Emily Corazza: Co-Founder of Friuli Italian Wines
It took one semester in Milan for Emily Corazza to fall in love with Italy. “I didn’t leave for 9 years.”
After receiving her Master’s at SDA Bocconi in Milan, her career quickly took flight. An internship at Luxottica turned into a full-time job as a financial controller, consolidating profit and loss statements for their worldwide offices. Soon after, she transitioned into an investor relations analyst role.
In the midst of her blossoming career, she met her husband, Alex, an Italian native from the Northeastern Italian region of Friuli-Venezia Giulia. Located 30 minutes from the mountains and 30 minutes from the sea, Friuli is internationally famous for its white wines.

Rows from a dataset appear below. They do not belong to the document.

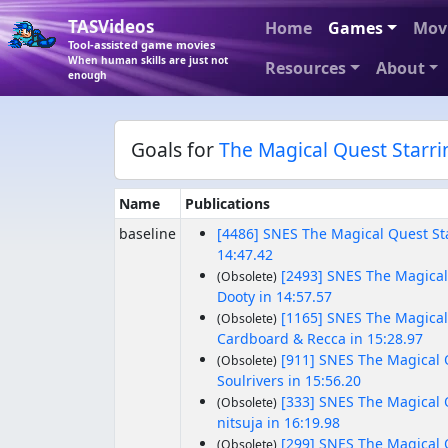
TASVideos
Home
Games
Mov
Tool-assisted game movies
When human skills are just not
Resources
About
enough
Goals for
The Magical Quest Starr
Name
Publications
baseline
[4486] SNES The Magical Quest S
14:47.42
[2493] SNES The Magical
(Obsolete)
Dooty in 14:57.57
[1165] SNES The Magical
(Obsolete)
Cardboard & Recca in 15:28.97
[911] SNES The Magical 
(Obsolete)
Soulrivers in 15:56.20
[333] SNES The Magical 
(Obsolete)
nitsuja in 16:19.98
[299] SNES The Magical 
(Obsolete)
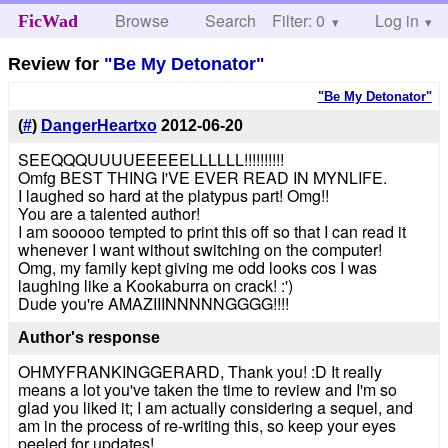
Browse
Search
Filter: 0
Help
Log in
FicWad
Review for
"Be My Detonator"
"Be My Detonator"
(
#
)
DangerHeartxo
2012-06-20
SEEQQQUUUUEEEEELLLLLL!!!!!!!!!!
Omfg BEST THING I'VE EVER READ IN MYNLIFE.
I laughed so hard at the platypus part! Omg!!
You are a talented author!
I am sooooo tempted to print this off so that I can read it
whenever I want without switching on the computer!
Omg, my family kept giving me odd looks cos I was
laughing like a Kookaburra on crack! :')
Dude you're AMAZIIINNNNNGGGG!!!!
Author's response
OHMYFRANKINGGERARD, Thank you! :D It really
means a lot you've taken the time to review and I'm so
glad you liked it; I am actually considering a sequel, and
am in the process of re-writing this, so keep your eyes
peeled for updates!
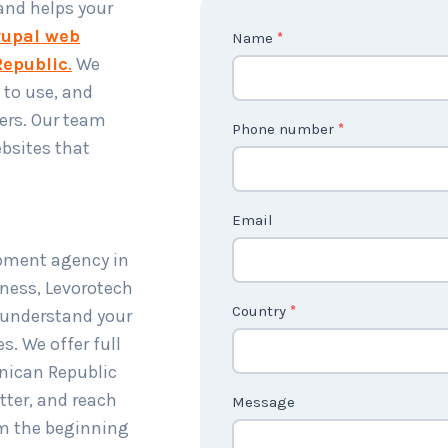
 and helps your
upal web
C
Name
*
epublic
.
We
o
 to use, and
n
ers. Our team
t
Phone number
*
bsites that
a
c
t
Email
U
opment agency in
s
ness, Levorotech
2
Country
*
, understand your
s. We offer full
nican Republic
tter, and reach
Message
om the beginning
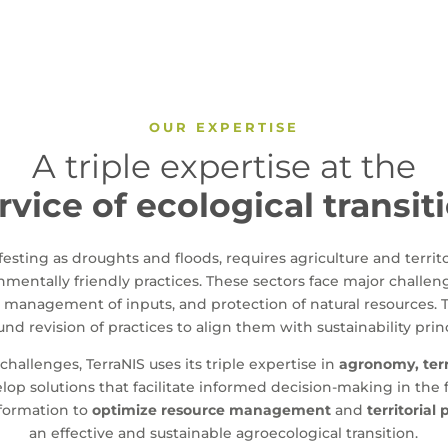
OUR EXPERTISE
A triple expertise at the
rvice of ecological transit
sting as droughts and floods, requires agriculture and territ
mentally friendly practices. These sectors face major challeng
l management of inputs, and protection of natural resources. 
nd revision of practices to align them with sustainability prin
challenges, TerraNIS uses its triple expertise in
agronomy, terr
lop solutions that facilitate informed decision-making in the f
nformation to
optimize resource management
and
territorial
an effective and sustainable agroecological transition.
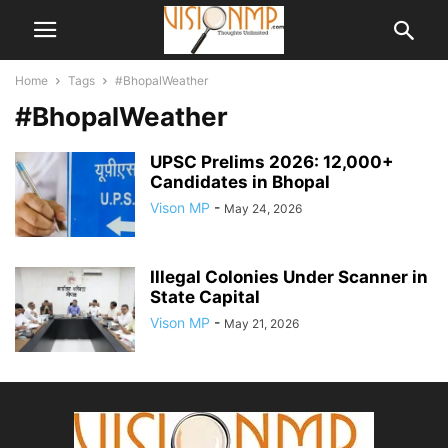
Home
Tags
#BhopalWeather
#BhopalWeather
UPSC Prelims 2026: 12,000+
Candidates in Bhopal
Vison MP
-
May 24, 2026
Illegal Colonies Under Scanner in
State Capital
Vison MP
-
May 21, 2026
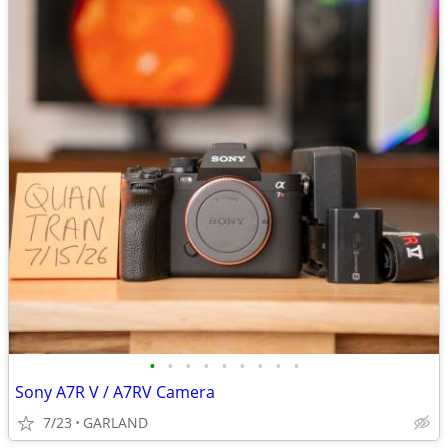
•
•
•
•
•
•
•
•
•
Sony A7R V / A7RV Camera
7/23
GARLAND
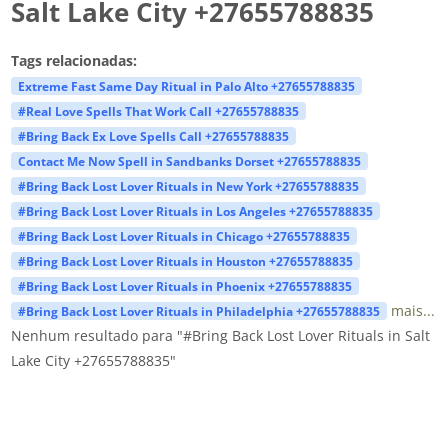
Salt Lake City +27655788835
Tags relacionadas:
Extreme Fast Same Day Ritual in Palo Alto +27655788835
#Real Love Spells That Work Call +27655788835
#Bring Back Ex Love Spells Call +27655788835
Contact Me Now Spell in Sandbanks Dorset +27655788835
#Bring Back Lost Lover Rituals in New York +27655788835
#Bring Back Lost Lover Rituals in Los Angeles +27655788835
#Bring Back Lost Lover Rituals in Chicago +27655788835
#Bring Back Lost Lover Rituals in Houston +27655788835
#Bring Back Lost Lover Rituals in Phoenix +27655788835
mais...
#Bring Back Lost Lover Rituals in Philadelphia +27655788835
Nenhum resultado para "#Bring Back Lost Lover Rituals in Salt
Lake City +27655788835"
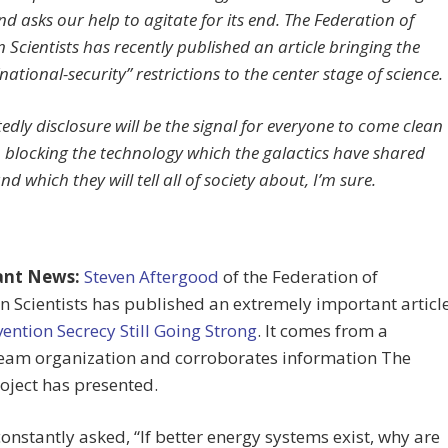
d asks our help to agitate for its end. The Federation of
 Scientists has recently published an article bringing the
“national-security” restrictions to the center stage of science.
dly disclosure will be the signal for everyone to come clean
 blocking the technology which the galactics have shared
nd which they will tell all of society about, I’m sure.
ant News:
Steven Aftergood
of the Federation of
 Scientists has published an extremely important articl
vention Secrecy Still Going Strong
. It comes from a
eam organization and corroborates information The
oject has presented.
onstantly asked, “If better energy systems exist, why are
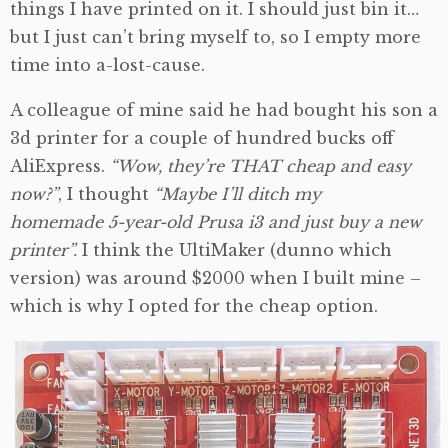
things I have printed on it. I should just bin it…
but I just can’t bring myself to, so I empty more
time into a-lost-cause.
A colleague of mine said he had bought his son a
3d printer for a couple of hundred bucks off
AliExpress.
“Wow, they’re THAT cheap and easy
now?”
, I thought
“Maybe I’ll ditch my
homemade 5-year-old Prusa i3 and just buy a new
printer”.
I think the UltiMaker (dunno which
version) was around $2000 when I built mine –
which is why I opted for the cheap option.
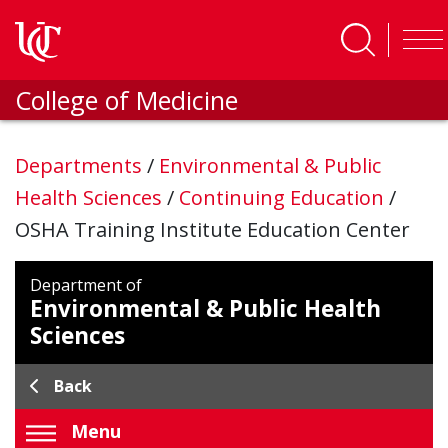
Skip to main content
College of Medicine
Departments
/
Environmental & Public
Health Sciences
/
Continuing Education
/
OSHA Training Institute Education Center
Department of
Environmental & Public Health
Sciences
Back
Menu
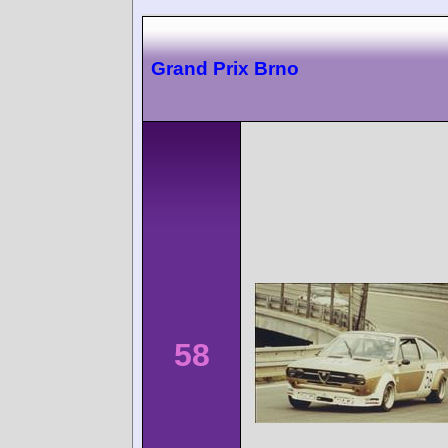
Grand Prix Brno
58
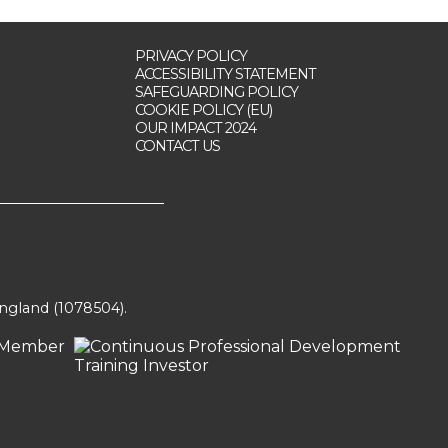
PRIVACY POLICY
ACCESSIBILITY STATEMENT
SAFEGUARDING POLICY
COOKIE POLICY (EU)
OUR IMPACT 2024
CONTACT US
England (1078504).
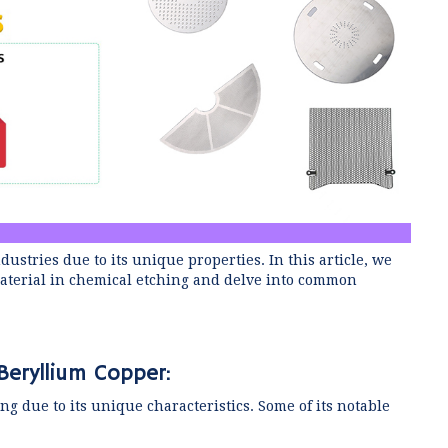
stries due to its unique properties. In this article, we
 material in chemical etching and delve into common
Beryllium Copper:
ng due to its unique characteristics. Some of its notable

“Everyone’s into wine. You start drinking watered down wine when you’re 8 years old. The first couple of times I went there with Alex, I was mesmerized by these beautiful, old wineries.” The town’s atmosphere is open and friendly, and there are no real tasting rooms or tasting fees. “It’s delicious. You always end up buying a few bottles of wine.”
After getting married in 2014, moving to the States became their number one priority. When brainstorming ideas for work, wine naturally came up. “We wondered if we could open a small bar or wine shop and sell wine from Friuli.”
After talking to sommeliers and family connections in the industry, it became clear that Friuli wines hadn’t made their way to the U.S. yet. Friuli’s small-scale wine production and its unique dialect were the main barriers to entry for most exporters. However, Emily and Alex had a strong bond with these winemakers and wanted to share the warmth and culture of this Italian region with the U.S. They connected with a third business partner/sommelier, Patrick, and embarked on this entrepreneurial venture.
In February 2015, Emily and Alex made their way to the States, and the bootstrapping began.
“We sort of just moved. My parents were out here, so I had some support from family. We would sit in coffee shops, I would look for tech business development roles, and Alex would research what kind of licenses we needed to set up a wine bar. We thought about importing ourselves, so we looked into the process to be a wine distributor.”
Needless to say, the process took longer than expected. Close to 1.5 years.
“We had to set up a company, incorporate it and go through the state process. There’s a ton of documentation. You need to get a warehouse facility contracted and decipher zoning laws. We didn’t know how to do any of this. It was a lot of research.
At this time I was working at a tech job. Every free moment we had was sitting at our table, drinking a glass of wine, and researching. It was stressful. It was a lot of bootstrapping. You need to figure out what you don’t know how to do.”
By 2017 though, all the boxes were checked and licenses obtained. Emily credits her husband for making ends meet. “My husband was a part-time waiter on evenings and weekends. By mid-2018, we finally reached a point where my income was good enough for him to leave the restaurant job and start selling and growing the business.”
Fast-forward to 2019, and their wine business is up and running. Emily is now President of Friuli Italian Wines while working a full-time job at Google.
Her advice for people interested in the wine industry? Do your best to network.
Talk to sommeliers, wine buyers, and people who are willing to talk to you about the industry - “it turns your learning curve from extremely long and painful to really short.”
Visit restaurants that are well known for their wine lists.
Her advice for people working with a loved one? Make sure to allocate time not talking about work.
“If I’m not at Google and I’m at home with my husband, it’s hard to not talk about business. It’s really important to carve out time where you’re not talking about work at home.”